[INSTRUCTION]: Print the records below verbatim.
(Beginning of TASK DATA)
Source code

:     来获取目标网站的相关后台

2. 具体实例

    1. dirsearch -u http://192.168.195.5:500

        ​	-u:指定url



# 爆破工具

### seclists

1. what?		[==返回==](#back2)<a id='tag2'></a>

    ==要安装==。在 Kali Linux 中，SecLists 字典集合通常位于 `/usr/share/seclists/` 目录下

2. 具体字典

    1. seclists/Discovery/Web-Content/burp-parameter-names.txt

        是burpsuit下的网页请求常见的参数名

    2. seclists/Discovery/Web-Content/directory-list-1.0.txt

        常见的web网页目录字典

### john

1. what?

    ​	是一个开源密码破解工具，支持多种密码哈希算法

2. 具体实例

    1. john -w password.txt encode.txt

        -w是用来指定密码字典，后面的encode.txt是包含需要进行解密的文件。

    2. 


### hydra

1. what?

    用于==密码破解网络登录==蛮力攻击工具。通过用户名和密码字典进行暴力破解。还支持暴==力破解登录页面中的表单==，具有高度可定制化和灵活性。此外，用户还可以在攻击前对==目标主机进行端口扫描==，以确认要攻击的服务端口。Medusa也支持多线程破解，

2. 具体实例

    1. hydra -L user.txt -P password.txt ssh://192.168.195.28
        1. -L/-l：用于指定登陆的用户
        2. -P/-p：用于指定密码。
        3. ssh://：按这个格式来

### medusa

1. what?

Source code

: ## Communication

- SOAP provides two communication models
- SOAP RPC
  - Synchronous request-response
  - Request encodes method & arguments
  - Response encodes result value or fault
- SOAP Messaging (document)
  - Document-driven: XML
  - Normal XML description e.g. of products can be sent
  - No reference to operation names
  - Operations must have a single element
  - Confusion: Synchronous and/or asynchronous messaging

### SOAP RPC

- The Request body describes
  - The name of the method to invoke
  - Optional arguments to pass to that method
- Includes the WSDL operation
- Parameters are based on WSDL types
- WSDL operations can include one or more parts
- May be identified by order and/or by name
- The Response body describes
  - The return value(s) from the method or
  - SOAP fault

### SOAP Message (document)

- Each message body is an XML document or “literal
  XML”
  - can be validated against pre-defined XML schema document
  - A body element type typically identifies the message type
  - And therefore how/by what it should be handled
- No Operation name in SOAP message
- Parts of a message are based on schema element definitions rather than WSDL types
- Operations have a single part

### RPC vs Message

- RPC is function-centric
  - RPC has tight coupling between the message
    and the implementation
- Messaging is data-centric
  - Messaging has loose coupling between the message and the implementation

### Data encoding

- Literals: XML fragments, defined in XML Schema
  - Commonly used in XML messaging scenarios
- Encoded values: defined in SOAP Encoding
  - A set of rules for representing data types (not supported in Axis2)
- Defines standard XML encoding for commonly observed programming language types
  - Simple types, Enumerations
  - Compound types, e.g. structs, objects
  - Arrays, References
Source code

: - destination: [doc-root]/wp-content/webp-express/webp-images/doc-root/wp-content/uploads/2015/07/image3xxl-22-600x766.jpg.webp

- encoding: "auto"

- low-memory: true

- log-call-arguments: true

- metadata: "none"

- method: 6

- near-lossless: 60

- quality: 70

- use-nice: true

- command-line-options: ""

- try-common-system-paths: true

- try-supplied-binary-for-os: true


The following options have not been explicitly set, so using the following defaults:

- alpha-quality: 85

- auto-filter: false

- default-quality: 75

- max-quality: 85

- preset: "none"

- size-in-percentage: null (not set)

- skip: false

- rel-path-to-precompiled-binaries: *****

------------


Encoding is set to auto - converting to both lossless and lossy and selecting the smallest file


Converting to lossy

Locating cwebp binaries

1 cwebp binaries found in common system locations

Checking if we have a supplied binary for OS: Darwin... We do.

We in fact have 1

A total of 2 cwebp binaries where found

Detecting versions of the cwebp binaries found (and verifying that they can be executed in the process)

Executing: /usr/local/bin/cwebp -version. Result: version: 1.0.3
(End of TASK DATA)
[EXERCISE RESPONSE]:
Source code

:     来获取目标网站的相关后台

2. 具体实例

    1. dirsearch -u http://192.168.195.5:500

        ​	-u:指定url



# 爆破工具

### seclists

1. what?		[==返回==](#back2)<a id='tag2'></a>

    ==要安装==。在 Kali Linux 中，SecLists 字典集合通常位于 `/usr/share/seclists/` 目录下

2. 具体字典

    1. seclists/Discovery/Web-Content/burp-parameter-names.txt

        是burpsuit下的网页请求常见的参数名

    2. seclists/Discovery/Web-Content/directory-list-1.0.txt

        常见的web网页目录字典

### john

1. what?

    ​	是一个开源密码破解工具，支持多种密码哈希算法

2. 具体实例

    1. john -w password.txt encode.txt

        -w是用来指定密码字典，后面的encode.txt是包含需要进行解密的文件。

    2. 


### hydra

1. what?

    用于==密码破解网络登录==蛮力攻击工具。通过用户名和密码字典进行暴力破解。还支持暴==力破解登录页面中的表单==，具有高度可定制化和灵活性。此外，用户还可以在攻击前对==目标主机进行端口扫描==，以确认要攻击的服务端口。Medusa也支持多线程破解，

2. 具体实例

    1. hydra -L user.txt -P password.txt ssh://192.168.195.28
        1. -L/-l：用于指定登陆的用户
        2. -P/-p：用于指定密码。
        3. ssh://：按这个格式来

### medusa

1. what?

Source code

: ## Communication

- SOAP provides two communication models
- SOAP RPC
  - Synchronous request-response
  - Request encodes method & arguments
  - Response encodes result value or fault
- SOAP Messaging (document)
  - Document-driven: XML
  - Normal XML description e.g. of products can be sent
  - No reference to operation names
  - Operations must have a single element
  - Confusion: Synchronous and/or asynchronous messaging

### SOAP RPC

- The Request body describes
  - The name of the method to invoke
  - Optional arguments to pass to that method
- Includes the WSDL operation
- Parameters are based on WSDL types
- WSDL operations can include one or more parts
- May be identified by order and/or by name
- The Response body describes
  - The return value(s) from the method or
  - SOAP fault

### SOAP Message (document)

- Each message body is an XML document or “literal
  XML”
  - can be validated against pre-defined XML schema document
  - A body element type typically identifies the message type
  - And therefore how/by what it should be handled
- No Operation name in SOAP message
- Parts of a message are based on schema element definitions rather than WSDL types
- Operations have a single part

### RPC vs Message

- RPC is function-centric
  - RPC has tight coupling between the message
    and the implementation
- Messaging is data-centric
  - Messaging has loose coupling between the message and the implementation

### Data encoding

- Literals: XML fragments, defined in XML Schema
  - Commonly used in XML messaging scenarios
- Encoded values: defined in SOAP Encoding
  - A set of rules for representing data types (not supported in Axis2)
- Defines standard XML encoding for commonly observed programming language types
  - Simple types, Enumerations
  - Compound types, e.g. structs, objects
  - Arrays, References
Source code

: - destination: [doc-root]/wp-content/webp-express/webp-images/doc-root/wp-content/uploads/2015/07/image3xxl-22-600x766.jpg.webp

- encoding: "auto"

- low-memory: true

- log-call-arguments: true

- metadata: "none"

- method: 6

- near-lossless: 60

- quality: 70

- use-nice: true

- command-line-options: ""

- try-common-system-paths: true

- try-supplied-binary-for-os: true


The following options have not been explicitly set, so using the following defaults:

- alpha-quality: 85

- auto-filter: false

- default-quality: 75

- max-quality: 85

- preset: "none"

- size-in-percentage: null (not set)

- skip: false

- rel-path-to-precompiled-binaries: *****

------------


Encoding is set to auto - converting to both lossless and lossy and selecting the smallest file


Converting to lossy

Locating cwebp binaries

1 cwebp binaries found in common system locations

Checking if we have a supplied binary for OS: Darwin... We do.

We in fact have 1

A total of 2 cwebp binaries where found

Detecting versions of the cwebp binaries found (and verifying that they can be executed in the process)

Executing: /usr/local/bin/cwebp -version. Result: version: 1.0.3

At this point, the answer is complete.